Relating speed of a flywheel to speed of a shot-out ring Let's say I was shooting a 6 lb/cu ft foam ring with an inside diameter of 3 inches and an outside diameter of 5 inches using a flywheel like this:

where s is the distance between the wall on the left and the flywheel. How would is the speed at which the flywheel spins (x rotations per minute) related to the speed that the ring is launched out of the system (y metres per second)?
 A: You are making an assumption that flywheel speed affects the foam ring exiting speed. That is not the case.
https://en.m.wikipedia.org/wiki/Friction

Coulomb's Law of Friction: Kinetic friction is independent of the sliding velocity.

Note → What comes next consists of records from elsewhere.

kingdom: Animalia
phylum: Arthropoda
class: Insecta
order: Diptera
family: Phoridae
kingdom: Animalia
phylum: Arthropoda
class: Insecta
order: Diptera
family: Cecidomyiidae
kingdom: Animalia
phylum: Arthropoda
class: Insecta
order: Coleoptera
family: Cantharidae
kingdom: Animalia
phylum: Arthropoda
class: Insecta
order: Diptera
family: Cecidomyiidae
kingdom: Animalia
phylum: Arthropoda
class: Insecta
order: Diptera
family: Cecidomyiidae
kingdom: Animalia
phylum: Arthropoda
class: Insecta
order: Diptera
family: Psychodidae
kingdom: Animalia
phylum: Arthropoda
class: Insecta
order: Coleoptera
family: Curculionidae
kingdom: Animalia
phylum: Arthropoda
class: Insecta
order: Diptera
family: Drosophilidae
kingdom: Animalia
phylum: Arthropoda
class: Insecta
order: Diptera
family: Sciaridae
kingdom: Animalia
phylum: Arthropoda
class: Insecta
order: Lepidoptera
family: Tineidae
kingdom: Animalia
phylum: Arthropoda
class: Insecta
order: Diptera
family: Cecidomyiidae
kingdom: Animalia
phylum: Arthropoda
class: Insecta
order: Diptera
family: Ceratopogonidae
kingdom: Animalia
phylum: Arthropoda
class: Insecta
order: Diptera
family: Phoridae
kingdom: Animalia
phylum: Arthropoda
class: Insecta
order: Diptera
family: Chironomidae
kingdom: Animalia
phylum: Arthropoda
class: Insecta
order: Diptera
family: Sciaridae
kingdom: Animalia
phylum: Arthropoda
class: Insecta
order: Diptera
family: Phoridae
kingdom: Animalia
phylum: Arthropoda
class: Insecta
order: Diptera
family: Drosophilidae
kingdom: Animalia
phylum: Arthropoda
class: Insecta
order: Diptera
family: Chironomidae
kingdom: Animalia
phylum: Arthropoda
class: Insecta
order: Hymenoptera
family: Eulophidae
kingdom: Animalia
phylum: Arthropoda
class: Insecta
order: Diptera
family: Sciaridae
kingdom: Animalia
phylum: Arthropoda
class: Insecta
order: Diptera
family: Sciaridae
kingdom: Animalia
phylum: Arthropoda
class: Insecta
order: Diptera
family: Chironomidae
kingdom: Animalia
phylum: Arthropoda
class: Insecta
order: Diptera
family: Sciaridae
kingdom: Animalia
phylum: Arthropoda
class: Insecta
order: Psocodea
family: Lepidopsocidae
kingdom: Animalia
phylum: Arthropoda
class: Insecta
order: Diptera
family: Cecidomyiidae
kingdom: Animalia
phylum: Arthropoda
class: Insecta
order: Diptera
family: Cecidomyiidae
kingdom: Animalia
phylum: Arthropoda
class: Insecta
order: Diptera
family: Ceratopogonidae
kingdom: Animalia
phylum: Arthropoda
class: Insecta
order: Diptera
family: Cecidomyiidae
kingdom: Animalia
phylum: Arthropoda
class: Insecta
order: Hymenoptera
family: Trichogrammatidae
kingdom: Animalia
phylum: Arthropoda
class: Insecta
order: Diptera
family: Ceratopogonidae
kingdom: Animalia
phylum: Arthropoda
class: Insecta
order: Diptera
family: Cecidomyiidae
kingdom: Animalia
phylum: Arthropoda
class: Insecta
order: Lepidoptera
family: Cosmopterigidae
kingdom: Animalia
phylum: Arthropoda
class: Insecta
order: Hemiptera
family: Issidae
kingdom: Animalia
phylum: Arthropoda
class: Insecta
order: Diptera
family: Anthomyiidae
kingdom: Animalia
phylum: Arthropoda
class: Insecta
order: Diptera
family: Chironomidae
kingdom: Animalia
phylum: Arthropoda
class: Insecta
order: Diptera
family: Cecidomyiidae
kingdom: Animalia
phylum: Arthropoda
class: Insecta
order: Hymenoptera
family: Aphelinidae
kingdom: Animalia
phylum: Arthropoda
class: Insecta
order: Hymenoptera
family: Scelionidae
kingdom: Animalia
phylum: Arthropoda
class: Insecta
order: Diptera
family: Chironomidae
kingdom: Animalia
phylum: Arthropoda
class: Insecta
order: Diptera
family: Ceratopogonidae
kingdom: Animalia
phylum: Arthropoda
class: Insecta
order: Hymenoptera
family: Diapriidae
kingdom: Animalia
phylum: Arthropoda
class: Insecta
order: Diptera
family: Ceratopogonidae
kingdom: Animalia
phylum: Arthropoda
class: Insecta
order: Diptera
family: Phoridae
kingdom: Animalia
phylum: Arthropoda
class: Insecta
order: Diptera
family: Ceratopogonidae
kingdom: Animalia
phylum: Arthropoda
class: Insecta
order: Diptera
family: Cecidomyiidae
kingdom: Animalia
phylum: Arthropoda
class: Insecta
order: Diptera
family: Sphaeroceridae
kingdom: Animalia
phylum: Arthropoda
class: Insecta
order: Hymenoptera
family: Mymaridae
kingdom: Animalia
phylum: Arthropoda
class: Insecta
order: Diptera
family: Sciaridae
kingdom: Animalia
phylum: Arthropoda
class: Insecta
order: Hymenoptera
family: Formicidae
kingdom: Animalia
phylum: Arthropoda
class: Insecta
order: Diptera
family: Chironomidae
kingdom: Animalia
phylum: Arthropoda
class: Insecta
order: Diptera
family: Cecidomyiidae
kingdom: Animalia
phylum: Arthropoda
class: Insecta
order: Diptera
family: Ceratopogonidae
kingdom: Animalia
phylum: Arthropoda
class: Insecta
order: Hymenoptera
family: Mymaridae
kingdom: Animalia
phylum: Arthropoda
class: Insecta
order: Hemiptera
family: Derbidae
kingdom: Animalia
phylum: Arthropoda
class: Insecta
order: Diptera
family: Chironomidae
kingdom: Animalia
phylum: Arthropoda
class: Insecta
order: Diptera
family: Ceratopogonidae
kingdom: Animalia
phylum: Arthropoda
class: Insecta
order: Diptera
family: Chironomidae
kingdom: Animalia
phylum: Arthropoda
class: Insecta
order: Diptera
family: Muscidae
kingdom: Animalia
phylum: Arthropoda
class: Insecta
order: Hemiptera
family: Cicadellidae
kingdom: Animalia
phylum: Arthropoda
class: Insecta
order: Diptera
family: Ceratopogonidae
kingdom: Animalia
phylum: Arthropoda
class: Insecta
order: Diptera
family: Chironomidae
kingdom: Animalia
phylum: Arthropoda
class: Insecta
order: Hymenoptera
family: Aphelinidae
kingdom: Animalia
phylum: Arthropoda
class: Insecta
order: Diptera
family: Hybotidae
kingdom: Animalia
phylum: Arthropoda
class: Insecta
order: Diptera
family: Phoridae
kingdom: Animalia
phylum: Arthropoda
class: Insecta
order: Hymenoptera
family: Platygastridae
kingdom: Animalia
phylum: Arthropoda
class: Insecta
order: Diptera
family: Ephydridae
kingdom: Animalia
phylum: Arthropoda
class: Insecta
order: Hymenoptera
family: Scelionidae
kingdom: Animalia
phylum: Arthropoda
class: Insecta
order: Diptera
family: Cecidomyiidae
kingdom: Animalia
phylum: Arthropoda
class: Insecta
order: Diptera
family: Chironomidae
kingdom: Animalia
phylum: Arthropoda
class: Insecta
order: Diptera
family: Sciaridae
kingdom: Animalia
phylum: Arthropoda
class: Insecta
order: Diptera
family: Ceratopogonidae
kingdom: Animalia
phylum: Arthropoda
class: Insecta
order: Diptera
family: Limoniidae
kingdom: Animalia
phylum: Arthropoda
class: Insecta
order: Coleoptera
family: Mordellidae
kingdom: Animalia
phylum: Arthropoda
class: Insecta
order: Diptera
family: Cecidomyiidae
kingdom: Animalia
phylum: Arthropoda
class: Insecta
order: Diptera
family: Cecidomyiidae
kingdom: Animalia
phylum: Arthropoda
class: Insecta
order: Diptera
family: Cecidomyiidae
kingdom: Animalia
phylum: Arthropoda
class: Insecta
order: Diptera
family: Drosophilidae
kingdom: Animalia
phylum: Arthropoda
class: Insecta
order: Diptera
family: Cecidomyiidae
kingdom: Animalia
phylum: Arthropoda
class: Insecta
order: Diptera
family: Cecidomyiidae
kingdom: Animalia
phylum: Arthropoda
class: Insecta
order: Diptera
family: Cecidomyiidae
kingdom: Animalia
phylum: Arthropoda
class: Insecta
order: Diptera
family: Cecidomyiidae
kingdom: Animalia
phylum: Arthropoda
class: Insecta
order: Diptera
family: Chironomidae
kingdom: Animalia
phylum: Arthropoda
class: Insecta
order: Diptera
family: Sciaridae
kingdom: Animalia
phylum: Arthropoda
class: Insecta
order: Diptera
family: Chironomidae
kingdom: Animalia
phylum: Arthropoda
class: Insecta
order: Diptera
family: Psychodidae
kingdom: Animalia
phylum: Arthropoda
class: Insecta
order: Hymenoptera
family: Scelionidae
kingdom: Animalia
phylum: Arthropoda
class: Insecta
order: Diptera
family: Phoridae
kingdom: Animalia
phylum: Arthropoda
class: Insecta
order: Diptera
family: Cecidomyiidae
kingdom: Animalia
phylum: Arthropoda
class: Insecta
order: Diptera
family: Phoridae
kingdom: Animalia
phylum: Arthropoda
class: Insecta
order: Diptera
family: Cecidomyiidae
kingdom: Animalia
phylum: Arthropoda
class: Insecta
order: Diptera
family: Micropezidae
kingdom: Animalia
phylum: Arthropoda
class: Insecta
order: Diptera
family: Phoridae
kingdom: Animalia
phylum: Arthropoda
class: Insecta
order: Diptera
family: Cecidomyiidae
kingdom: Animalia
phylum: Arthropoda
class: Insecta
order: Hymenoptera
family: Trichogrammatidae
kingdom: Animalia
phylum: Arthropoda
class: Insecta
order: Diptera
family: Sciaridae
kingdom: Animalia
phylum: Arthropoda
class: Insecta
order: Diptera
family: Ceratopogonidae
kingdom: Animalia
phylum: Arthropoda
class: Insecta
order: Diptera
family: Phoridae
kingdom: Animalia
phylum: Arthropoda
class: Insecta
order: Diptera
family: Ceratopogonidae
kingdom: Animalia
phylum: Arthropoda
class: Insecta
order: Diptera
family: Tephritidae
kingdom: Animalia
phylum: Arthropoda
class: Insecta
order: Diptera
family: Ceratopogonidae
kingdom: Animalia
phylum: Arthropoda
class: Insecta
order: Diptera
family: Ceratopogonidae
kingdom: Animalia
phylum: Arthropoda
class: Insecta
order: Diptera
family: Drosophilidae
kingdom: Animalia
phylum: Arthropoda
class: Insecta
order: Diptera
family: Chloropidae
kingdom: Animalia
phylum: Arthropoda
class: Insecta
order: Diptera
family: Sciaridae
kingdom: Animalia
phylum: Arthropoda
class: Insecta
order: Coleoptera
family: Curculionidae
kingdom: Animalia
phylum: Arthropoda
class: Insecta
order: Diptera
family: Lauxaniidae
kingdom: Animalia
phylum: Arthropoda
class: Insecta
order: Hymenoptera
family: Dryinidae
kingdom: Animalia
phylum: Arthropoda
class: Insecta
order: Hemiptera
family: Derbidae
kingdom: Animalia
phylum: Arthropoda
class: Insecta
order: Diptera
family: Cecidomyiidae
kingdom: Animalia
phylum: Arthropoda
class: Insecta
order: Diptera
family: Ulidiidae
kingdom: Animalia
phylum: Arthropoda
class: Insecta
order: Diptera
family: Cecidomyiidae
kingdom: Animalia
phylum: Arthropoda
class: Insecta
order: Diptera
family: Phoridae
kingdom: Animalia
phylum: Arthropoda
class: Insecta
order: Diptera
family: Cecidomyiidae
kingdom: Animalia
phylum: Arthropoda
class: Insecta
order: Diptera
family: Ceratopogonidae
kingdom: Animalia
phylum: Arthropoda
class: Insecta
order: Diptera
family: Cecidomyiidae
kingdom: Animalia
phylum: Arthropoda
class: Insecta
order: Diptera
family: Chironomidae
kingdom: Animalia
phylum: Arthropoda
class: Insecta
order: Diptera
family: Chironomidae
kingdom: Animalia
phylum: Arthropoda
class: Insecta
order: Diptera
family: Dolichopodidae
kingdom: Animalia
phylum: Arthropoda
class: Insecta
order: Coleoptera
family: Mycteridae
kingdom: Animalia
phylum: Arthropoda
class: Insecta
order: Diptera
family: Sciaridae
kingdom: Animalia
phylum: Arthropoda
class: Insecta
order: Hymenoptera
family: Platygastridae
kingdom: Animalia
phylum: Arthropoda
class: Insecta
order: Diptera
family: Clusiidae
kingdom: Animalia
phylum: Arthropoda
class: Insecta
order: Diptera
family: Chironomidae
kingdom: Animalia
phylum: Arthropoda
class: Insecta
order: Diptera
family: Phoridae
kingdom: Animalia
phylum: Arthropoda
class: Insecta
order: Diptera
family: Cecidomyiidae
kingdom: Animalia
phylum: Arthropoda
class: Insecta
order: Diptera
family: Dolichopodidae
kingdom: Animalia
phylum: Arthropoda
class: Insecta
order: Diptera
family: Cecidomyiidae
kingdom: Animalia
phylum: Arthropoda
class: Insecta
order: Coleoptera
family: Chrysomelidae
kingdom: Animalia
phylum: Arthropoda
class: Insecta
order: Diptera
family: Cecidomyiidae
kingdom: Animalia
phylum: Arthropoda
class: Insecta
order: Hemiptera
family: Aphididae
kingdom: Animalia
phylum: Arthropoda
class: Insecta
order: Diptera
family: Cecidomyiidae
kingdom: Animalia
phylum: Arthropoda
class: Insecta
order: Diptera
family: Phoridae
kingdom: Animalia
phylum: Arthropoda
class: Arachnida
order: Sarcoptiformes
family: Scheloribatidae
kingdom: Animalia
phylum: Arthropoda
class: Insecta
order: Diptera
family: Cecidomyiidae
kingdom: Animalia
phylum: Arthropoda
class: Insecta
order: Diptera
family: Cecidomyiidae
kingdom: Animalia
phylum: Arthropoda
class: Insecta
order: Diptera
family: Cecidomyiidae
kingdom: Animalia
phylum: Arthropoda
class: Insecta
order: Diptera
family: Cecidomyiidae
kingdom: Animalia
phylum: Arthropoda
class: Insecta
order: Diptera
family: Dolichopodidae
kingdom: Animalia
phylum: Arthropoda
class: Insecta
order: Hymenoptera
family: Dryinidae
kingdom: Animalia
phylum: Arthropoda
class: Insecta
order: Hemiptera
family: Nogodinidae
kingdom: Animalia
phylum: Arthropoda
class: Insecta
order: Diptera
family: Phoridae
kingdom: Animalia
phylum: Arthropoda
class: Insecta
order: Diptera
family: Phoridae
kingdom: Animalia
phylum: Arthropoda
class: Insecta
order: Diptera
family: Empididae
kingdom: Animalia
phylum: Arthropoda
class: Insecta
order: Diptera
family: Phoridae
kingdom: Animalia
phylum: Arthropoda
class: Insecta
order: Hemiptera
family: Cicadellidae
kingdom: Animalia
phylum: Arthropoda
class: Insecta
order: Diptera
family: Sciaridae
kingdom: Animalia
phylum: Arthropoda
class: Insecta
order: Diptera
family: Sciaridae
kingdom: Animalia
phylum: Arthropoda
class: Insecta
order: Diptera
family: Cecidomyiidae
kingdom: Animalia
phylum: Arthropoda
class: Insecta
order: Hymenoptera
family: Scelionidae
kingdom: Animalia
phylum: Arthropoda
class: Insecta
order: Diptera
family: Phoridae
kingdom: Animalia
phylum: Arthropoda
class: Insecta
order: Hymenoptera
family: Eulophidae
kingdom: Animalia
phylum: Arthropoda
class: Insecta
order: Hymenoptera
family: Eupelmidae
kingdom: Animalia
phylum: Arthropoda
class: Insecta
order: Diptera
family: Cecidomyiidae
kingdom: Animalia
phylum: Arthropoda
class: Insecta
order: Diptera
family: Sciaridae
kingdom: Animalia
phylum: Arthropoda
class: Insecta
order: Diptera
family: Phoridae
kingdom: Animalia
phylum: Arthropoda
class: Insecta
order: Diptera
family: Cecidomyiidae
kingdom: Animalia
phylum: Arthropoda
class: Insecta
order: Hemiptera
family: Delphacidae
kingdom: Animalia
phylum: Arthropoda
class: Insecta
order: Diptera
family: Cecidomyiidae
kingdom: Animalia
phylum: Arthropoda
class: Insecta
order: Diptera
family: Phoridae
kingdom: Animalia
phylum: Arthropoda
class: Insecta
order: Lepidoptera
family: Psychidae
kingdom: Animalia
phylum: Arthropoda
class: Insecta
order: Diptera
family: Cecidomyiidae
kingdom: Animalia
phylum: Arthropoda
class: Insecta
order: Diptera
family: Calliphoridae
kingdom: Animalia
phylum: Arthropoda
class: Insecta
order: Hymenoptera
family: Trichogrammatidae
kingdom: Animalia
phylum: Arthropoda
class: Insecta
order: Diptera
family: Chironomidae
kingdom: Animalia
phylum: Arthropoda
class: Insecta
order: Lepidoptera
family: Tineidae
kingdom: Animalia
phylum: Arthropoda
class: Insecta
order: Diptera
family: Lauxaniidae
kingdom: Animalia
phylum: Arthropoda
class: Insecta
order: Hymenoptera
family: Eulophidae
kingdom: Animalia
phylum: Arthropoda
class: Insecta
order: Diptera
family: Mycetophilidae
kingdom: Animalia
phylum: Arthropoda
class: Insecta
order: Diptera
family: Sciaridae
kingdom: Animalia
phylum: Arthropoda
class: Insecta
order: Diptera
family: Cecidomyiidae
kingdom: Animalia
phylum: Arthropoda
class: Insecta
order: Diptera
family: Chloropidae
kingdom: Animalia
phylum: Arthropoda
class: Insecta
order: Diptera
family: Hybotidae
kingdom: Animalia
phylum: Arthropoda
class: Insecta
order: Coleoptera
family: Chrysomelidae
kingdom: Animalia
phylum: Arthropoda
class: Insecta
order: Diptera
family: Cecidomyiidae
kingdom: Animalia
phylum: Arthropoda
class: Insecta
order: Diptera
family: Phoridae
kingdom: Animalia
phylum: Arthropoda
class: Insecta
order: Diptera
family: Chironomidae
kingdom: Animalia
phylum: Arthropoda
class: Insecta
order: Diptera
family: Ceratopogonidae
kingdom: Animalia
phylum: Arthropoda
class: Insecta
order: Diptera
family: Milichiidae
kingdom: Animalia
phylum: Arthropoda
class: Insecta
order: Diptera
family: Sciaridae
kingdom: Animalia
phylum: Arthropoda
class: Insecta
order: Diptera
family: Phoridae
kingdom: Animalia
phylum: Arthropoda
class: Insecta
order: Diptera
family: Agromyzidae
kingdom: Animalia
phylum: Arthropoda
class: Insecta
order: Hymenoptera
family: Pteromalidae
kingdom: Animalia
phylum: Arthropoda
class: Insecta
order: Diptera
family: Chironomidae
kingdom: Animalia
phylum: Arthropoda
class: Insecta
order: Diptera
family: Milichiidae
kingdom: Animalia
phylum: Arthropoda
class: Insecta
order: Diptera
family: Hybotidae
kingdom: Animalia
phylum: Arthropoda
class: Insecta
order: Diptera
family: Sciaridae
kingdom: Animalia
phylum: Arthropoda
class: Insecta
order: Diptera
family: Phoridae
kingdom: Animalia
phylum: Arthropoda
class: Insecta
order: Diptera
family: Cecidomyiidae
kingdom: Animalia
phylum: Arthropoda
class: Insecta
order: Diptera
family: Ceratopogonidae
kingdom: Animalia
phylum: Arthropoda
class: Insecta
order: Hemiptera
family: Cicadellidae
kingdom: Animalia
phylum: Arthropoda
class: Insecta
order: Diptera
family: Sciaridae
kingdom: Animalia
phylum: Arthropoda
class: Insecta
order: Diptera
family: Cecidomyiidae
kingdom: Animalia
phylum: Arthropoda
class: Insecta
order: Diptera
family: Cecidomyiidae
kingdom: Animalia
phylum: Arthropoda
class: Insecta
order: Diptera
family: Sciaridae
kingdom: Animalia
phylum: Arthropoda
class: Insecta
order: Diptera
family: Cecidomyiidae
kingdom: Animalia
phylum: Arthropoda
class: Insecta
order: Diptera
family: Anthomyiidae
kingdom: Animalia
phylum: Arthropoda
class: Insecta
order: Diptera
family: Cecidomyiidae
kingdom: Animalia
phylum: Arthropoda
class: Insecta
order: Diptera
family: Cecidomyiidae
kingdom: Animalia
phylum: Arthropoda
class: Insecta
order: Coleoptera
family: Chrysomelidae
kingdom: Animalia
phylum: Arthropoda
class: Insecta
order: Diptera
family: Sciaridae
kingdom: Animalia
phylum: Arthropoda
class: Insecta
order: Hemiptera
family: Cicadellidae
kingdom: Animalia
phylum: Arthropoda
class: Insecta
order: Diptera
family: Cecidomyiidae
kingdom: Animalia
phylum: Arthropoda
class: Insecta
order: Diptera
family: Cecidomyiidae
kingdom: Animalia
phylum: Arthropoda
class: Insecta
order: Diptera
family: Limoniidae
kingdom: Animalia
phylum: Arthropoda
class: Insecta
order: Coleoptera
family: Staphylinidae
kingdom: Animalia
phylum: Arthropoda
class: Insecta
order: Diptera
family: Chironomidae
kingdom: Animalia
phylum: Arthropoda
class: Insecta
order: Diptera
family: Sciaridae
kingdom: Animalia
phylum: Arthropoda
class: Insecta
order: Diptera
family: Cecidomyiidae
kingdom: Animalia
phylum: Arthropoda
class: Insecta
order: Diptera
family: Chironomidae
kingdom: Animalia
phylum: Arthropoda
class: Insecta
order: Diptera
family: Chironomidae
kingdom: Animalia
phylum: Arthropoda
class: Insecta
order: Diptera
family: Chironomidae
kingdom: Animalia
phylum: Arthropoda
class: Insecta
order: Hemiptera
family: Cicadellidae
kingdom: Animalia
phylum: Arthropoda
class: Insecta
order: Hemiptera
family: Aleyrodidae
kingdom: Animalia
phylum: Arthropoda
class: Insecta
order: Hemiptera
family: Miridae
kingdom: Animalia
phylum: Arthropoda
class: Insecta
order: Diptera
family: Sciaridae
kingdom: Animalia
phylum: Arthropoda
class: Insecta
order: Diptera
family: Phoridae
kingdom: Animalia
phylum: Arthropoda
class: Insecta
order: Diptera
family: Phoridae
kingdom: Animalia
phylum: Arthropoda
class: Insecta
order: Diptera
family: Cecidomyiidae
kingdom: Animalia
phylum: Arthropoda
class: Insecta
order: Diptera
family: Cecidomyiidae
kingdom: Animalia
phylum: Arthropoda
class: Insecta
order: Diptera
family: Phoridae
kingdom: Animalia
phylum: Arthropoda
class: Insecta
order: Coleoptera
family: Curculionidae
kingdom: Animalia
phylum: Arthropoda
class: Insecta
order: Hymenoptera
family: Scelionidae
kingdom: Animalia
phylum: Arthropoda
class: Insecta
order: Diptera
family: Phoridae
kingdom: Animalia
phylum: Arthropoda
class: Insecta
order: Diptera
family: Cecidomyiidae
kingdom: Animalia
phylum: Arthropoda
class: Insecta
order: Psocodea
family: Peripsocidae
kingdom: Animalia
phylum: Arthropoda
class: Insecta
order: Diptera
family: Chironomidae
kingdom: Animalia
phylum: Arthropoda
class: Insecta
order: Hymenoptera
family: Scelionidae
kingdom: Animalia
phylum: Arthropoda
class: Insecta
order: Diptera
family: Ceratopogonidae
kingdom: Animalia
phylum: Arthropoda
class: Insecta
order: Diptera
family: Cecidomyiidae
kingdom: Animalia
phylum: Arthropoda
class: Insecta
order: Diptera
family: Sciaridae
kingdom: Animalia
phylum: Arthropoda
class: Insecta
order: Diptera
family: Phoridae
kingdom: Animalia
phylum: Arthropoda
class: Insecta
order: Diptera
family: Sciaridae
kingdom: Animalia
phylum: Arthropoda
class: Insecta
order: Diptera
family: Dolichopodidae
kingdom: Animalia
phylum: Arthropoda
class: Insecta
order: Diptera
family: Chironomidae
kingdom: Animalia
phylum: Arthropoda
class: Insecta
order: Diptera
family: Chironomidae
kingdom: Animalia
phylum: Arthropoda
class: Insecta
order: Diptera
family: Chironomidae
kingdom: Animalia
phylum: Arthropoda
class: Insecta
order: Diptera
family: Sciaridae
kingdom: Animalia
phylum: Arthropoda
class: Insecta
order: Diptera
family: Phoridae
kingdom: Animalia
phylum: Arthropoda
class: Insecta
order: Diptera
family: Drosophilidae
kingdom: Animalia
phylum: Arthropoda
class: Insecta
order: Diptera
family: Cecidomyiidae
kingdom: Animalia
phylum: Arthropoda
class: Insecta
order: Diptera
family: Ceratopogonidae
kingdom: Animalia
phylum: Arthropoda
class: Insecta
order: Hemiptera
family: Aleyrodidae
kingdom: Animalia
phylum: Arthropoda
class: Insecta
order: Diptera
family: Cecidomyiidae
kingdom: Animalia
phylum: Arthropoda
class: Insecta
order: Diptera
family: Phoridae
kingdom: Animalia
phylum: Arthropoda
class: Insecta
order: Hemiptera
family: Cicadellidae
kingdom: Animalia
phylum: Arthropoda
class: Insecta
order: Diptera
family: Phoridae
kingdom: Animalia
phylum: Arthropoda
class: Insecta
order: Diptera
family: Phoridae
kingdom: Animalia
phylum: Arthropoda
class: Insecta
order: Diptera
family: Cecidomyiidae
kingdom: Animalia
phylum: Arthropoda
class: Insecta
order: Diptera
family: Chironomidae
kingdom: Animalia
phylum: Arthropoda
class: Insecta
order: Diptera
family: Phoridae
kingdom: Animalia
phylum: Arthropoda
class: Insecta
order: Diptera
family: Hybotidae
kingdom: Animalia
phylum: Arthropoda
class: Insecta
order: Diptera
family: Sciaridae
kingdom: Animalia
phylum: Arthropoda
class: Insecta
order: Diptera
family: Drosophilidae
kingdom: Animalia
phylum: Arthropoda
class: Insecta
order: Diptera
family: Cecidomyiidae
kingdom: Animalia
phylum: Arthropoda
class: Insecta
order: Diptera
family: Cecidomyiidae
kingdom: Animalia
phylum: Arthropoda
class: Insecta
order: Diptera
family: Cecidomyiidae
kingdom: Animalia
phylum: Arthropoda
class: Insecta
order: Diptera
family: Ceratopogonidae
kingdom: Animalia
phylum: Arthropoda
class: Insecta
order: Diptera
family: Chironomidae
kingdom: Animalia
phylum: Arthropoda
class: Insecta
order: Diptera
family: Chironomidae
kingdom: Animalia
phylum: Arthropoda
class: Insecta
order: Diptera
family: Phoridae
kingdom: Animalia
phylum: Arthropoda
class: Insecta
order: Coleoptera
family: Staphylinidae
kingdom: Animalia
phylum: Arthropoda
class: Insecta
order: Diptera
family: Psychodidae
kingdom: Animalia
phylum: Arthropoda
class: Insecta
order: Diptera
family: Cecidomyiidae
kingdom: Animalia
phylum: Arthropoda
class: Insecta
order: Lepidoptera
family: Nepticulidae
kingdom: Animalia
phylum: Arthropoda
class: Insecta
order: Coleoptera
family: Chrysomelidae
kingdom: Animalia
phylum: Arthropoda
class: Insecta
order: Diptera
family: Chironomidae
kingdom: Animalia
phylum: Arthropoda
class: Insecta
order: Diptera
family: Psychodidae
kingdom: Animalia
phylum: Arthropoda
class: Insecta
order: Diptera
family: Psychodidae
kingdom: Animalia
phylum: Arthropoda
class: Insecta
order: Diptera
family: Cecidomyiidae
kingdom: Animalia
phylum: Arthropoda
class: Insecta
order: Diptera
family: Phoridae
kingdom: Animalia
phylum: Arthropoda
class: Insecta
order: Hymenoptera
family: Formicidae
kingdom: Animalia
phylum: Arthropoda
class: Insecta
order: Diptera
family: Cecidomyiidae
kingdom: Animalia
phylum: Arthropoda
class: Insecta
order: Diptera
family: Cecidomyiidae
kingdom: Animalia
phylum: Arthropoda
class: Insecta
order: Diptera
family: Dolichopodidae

Unless flywheel speed is limiting the foam ring speed, that is, foam ring speed is comparable to a flywheel speed, these two are independent.
If you want to optimize the foam ring speed to be as much as possible, you are better off to increase the pressure between the foam ring and flywheel. For example by making the gap smaller, so that the foam ring will deform more. Or using harder foam that resists deformation more.
Another option is to use high friction surface for a flywheel, such as rubber.
And another option is to use several accelerating flywheels in a row. Keeping in mind that they all need to be significantly faster than a foam ring.
And last option that I see that is almost impossible is to keep the flywheel speed equal to the foam ring speed. Static friction is usually two times less than dynamic friction, sliding friction. So if flywheel speeds up the same way as foam ring does, acceleration will be the highest possible.
Now lets try to make a formula for it.
Lets start with something well known, for example, a speed of a free falling stone dropped from a hight
v = sqrt(2*g*h)

v - speed
g - earth's acceleration, 9.81 m/s
h - height from which the stone was dropped from
sqrt - square root
https://fornoob.com/when-can-v-root-2gh-be-used-in-physics/
In our case we can adjust the formula to fit our need. We can replace the height with the path of acceleration. And g with foam's acceleration. Lile this:
v = sqrt(2*l*a)

l - length of path that the foam goes through accelerating. About equal to foam ring radius for each accelerating flywheel
a - rings acceleration
But we dont know the acceleration. We can replace 'a' with f/m
v = sqrt(2*l*f1/m)

f1 - accelerating force
m - how heavy the piece of foam is
We need to add a factor that would account for friction, to transform force that the ring Is accelerated with into force that ring can push out
v=sqrt(u*2*l*f2/m)

f2 - force that a foam can push back with when compressed
u - coefficient of dynamic friction between foam and flywheel. 0.5 for most ordinary items, 0.1 for oiled steel, 3 for best rubber for racing wheels and tarmat
We can also add a correction that about half of energy goes into ring spinning rather than forward motion
v=sqrt(u*2*l*f2/m/2)

Or
v=sqrt(u*l*f2/m)

This is assuming flywheel speed is significantly faster, at least two times, than foam exit velocity. If not, then foam ring exit velocity is about half of the flywheel speed.